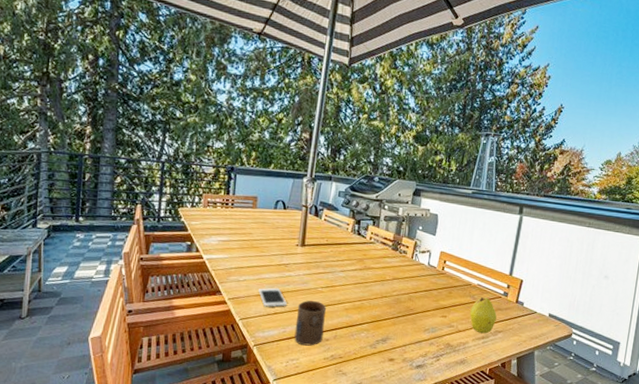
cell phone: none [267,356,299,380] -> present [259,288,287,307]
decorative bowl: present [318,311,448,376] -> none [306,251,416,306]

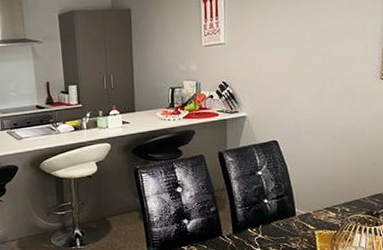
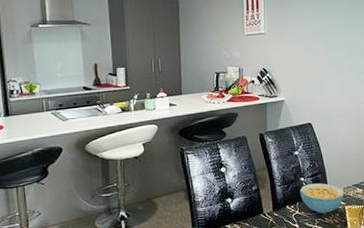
cereal bowl: none [263,205,314,239] -> present [300,183,345,214]

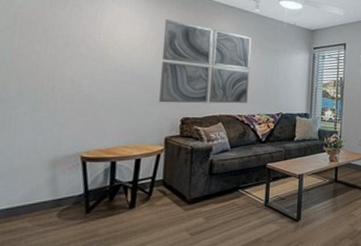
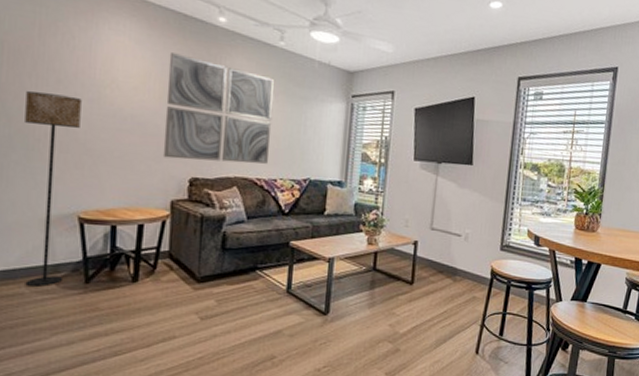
floor lamp: none [28,54,87,220] -> present [25,91,82,287]

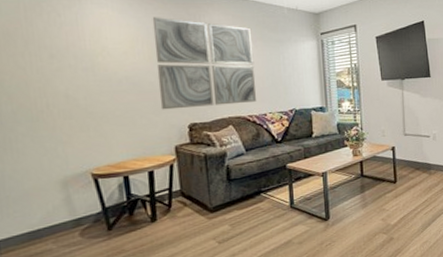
floor lamp: present [25,91,82,287] -> none [22,68,86,242]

*Work instruction*
Restate each entry word for word; omit the pictures.

*Solution to this task*
cell phone: none [267,356,299,380] -> present [259,288,287,307]
decorative bowl: present [318,311,448,376] -> none [306,251,416,306]

cereal bowl: none [263,205,314,239] -> present [300,183,345,214]

floor lamp: none [28,54,87,220] -> present [25,91,82,287]

floor lamp: present [25,91,82,287] -> none [22,68,86,242]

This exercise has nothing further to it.